When I asked Mr Burcombe to identify the disputed facts which Mr Recorder Bate-Williams determined, I understood his response to be that the fact that the Crown did not challenge the evidence offered by the Defendant and his family in relation to the pressure upon him, which had previously been disputed, constituted a finding.

Conclusions

10.

I am unable to accept that submission. A concession by the Crown does not constitute a finding by the court: it makes such a finding unnecessary.

11.

In R v Robert John Newton (1983) 77 Cr. App. R. 13, the Court of Appeal identified the three forms of what is now known as a “Newton Hearing”. Disputed facts may be put before the jury for a decision; the judge may hear evidence and then come to a conclusion; or the judge may hear no live evidence but instead listen to submissions from counsel and then come to a conclusion.

12.

For the purposes of this appeal it is accepted, despite the wording of the 2013 Regulations to which I have referred, that live evidence need not be heard for a hearing to qualify as a Newton hearing. That must be correct, given the principles of R v Newton, to which the 2013 Regulations expressly refer.

13.

The essential point however is that there must be a factual dispute for the judge to resolve. Here, there was none. To the extent that Mr Recorder Bate-Williams referred, in his sentencing remarks, to factual matters, he referred to undisputed factual matters.

14.

Mr Burcombe submits that had the Defendant’s mother and sister been called upon to give evidence, there would be no question that the hearing of 1 September 2023 was a Newton hearing, but they would only have been called to give evidence if some aspect of their evidence had been in dispute.
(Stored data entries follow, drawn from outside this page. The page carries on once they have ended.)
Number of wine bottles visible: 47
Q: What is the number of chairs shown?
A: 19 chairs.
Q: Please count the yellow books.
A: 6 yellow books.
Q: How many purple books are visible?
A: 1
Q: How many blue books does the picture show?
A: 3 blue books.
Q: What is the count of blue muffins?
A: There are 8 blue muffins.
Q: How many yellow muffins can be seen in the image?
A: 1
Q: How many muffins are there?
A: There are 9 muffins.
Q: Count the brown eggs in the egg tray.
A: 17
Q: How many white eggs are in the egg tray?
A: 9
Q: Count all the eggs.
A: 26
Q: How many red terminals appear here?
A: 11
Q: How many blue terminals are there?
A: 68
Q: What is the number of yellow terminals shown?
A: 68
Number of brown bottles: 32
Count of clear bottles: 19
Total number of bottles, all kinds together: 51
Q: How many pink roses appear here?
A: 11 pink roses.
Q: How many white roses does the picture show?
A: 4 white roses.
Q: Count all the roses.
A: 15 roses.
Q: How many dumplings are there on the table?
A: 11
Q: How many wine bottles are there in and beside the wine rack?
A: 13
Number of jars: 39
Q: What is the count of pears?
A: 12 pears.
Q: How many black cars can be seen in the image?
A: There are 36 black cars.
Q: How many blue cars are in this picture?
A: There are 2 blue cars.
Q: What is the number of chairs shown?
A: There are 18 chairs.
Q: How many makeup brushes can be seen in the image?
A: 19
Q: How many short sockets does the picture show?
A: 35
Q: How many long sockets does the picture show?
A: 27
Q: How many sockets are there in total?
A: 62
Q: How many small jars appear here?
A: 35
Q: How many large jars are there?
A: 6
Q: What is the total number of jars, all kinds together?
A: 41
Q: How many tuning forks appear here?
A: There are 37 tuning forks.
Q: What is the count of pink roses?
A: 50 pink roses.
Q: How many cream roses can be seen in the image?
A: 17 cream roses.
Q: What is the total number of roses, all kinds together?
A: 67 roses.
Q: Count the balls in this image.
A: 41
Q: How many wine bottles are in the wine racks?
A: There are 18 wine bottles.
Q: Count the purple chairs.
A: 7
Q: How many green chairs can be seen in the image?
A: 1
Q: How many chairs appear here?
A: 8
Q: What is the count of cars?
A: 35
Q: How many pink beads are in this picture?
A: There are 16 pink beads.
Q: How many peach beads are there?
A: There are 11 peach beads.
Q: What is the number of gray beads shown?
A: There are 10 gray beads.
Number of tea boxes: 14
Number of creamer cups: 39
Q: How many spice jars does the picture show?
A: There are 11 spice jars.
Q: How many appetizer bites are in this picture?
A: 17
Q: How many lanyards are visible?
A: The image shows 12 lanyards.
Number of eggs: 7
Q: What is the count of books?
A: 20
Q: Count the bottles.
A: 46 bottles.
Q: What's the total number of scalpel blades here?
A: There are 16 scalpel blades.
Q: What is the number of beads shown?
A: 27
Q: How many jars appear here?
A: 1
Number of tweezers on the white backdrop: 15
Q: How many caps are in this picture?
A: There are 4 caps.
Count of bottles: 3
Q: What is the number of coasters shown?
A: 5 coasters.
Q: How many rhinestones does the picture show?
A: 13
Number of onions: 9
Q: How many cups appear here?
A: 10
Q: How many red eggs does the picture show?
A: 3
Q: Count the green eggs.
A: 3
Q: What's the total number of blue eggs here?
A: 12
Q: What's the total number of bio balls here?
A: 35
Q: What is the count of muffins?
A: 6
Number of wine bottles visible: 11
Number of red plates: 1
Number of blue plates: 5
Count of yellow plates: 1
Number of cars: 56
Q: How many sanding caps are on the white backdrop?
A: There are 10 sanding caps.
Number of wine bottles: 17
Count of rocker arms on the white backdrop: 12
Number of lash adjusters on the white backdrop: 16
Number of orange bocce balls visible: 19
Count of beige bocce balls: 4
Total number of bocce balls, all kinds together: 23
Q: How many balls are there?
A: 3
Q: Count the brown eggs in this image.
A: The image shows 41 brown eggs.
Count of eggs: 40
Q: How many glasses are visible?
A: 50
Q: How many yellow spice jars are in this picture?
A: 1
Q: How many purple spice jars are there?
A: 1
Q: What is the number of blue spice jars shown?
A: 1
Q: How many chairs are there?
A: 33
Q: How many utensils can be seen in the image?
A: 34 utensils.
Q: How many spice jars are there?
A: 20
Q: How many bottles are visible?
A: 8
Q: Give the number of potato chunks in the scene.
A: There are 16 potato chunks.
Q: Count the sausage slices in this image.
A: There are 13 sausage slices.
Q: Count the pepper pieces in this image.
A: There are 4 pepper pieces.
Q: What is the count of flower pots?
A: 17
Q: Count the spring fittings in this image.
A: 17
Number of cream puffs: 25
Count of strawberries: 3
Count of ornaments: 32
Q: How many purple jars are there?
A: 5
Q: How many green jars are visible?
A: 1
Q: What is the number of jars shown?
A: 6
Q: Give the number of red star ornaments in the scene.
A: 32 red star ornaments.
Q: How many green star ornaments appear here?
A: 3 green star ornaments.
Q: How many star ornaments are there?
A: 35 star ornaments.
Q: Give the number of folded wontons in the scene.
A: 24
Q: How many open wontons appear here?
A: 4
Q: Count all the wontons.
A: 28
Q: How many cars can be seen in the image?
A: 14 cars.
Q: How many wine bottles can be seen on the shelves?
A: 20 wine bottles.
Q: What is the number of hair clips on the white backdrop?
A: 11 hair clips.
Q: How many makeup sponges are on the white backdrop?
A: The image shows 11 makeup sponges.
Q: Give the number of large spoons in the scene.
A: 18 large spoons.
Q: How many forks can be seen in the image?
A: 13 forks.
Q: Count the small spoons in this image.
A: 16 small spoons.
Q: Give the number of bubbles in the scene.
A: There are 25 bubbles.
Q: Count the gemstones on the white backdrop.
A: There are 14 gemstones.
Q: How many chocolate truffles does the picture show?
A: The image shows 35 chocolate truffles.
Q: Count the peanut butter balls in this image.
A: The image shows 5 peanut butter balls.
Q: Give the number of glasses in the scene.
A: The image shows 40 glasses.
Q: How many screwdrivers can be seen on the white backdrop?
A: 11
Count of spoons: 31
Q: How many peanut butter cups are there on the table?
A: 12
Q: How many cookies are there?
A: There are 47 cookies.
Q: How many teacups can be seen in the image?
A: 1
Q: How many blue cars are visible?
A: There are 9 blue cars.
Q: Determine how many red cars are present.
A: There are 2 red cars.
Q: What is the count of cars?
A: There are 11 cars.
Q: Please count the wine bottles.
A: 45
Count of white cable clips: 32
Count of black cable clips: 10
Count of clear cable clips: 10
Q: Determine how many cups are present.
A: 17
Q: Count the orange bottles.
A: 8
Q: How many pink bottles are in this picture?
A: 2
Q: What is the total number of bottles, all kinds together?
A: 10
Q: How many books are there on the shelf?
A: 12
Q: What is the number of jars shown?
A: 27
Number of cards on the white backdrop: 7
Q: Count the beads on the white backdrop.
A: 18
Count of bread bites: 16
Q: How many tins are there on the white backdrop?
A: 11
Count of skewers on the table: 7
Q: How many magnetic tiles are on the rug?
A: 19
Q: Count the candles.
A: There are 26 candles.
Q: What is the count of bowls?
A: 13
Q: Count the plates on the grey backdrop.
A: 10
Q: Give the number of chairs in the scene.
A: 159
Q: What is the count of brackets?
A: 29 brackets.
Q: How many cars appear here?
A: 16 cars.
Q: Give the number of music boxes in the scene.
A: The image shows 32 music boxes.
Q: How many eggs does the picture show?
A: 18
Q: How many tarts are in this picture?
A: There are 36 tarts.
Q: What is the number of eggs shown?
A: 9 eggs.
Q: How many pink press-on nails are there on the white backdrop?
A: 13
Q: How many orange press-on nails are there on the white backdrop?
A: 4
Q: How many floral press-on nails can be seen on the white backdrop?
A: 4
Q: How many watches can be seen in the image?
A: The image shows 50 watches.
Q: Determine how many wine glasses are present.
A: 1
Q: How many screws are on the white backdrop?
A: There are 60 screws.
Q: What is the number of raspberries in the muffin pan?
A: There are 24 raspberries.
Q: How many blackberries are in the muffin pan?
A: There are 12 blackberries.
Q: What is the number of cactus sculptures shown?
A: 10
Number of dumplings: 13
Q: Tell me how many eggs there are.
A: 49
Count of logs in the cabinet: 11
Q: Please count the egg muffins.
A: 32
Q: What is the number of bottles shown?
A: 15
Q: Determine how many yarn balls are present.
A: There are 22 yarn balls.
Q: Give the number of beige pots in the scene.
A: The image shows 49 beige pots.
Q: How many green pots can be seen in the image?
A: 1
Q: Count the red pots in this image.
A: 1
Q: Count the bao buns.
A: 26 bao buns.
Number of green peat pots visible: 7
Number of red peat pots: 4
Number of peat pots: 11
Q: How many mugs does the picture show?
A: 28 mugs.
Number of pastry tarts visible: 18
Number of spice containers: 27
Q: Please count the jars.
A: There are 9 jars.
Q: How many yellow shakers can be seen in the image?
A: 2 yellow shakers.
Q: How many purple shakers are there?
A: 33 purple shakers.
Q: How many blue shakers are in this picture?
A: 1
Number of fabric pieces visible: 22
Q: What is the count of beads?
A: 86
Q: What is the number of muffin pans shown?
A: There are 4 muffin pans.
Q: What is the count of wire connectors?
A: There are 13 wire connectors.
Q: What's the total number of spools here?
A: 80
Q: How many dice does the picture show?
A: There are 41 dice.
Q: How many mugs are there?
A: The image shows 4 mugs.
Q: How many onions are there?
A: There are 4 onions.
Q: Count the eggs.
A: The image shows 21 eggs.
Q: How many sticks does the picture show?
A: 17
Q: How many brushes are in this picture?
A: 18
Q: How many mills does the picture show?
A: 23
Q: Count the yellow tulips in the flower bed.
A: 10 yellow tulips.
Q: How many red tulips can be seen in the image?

The hearing of 1 September 2023 may have been listed as a Newton hearing, but it proceeded as a sentencing hearing.

15.

It may be that counsel for the Defendant received a fee appropriate to a Newton hearing, but that is not determinative of this appeal. I have to make my own finding on the facts as presented to me, and on the facts of this case my conclusion is that no Newton hearing took place.

16.

For those reasons this appeal must be dismissed.